If it's of any use, I notice that in the JS file that you're getting, it's saving the data into a variable named after a JSON object, which is something like a special request entity, differing from GET/POST. SS has methods for setting a custom request entity, where, upon finding the syntax they're using for their JSON request object, you could set the request entity on a script "Before file is scraped". The trick at hand is to figure out what the magical URL to that scrapeableFile would be. If you can find that, then you're more than half done. The request would return to you exactly the data that you are wanting to scrape. It would likely be in XML format, making it extremely easy to parse.

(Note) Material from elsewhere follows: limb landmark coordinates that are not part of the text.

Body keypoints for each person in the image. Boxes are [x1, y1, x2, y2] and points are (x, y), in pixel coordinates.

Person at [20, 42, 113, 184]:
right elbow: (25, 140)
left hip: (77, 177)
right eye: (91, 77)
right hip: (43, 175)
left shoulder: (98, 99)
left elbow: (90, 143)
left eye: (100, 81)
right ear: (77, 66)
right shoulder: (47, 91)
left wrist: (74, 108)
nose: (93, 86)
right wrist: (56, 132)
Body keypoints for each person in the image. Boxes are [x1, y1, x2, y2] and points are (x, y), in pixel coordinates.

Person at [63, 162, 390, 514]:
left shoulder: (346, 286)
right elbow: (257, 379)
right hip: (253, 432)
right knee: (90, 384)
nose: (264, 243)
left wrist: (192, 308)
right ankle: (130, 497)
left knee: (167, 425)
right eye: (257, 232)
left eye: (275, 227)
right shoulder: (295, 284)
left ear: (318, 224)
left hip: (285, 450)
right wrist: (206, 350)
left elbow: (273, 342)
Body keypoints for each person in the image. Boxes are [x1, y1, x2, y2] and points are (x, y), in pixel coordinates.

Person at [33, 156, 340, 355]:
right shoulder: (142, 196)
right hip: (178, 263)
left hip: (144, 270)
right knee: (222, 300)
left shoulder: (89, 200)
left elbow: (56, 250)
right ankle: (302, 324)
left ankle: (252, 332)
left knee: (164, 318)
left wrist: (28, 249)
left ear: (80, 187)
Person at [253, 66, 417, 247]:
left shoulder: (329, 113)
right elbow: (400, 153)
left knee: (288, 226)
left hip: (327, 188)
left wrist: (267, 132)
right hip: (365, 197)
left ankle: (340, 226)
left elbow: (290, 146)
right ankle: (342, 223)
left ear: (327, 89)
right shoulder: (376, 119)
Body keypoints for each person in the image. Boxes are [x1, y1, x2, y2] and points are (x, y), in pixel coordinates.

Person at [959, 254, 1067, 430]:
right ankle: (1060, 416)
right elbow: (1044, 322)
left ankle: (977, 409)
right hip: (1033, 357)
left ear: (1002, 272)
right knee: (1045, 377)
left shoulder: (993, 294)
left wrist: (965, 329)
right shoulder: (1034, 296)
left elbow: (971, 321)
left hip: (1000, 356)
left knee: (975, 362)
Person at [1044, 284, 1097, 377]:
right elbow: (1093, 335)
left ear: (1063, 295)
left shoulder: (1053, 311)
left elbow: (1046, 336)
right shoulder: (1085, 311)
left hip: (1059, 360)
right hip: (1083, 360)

They've likely obscured these details in javascript... I can't seem to figure it out yet, though..
thanks
this is tricky, the DOM source (available in IE Developer Tool Bar,etc) has the info required, but the regular source accessible by ss, does not :-(
The IE Developer Toolbar (and
The IE Developer Toolbar (and other realtime source monitors/debuggers) do show the right info, but if you use a normal IE, Firefox, Opera, Chrome, Safari (etc) installation and select its 'view source' option, you won't see the needed info either. Screen-scraper falls into this category of static source viewer. The only reason that IE Dev Toolbar can see the info you want is because it's a source "monitor", where it watches the javascript and dynamically adds/removes source info when javascript modifies it. Screen-scraper can't show you that info because screen-scraper isn't a javascript interpreting engine, and it can't show you changes made in the source by javascript because that is happening as a separate process from the actual HTTP request.
If you use Chrome's Source monitor, Firefox's "Firebug" extention, Opera's "Dragonfly" tool, you'd be able to see the needed info too. It's all about live monitoring of the source code, which screen-scraper won't do, since SS just makes the request to the file, and then doesn't process javascript.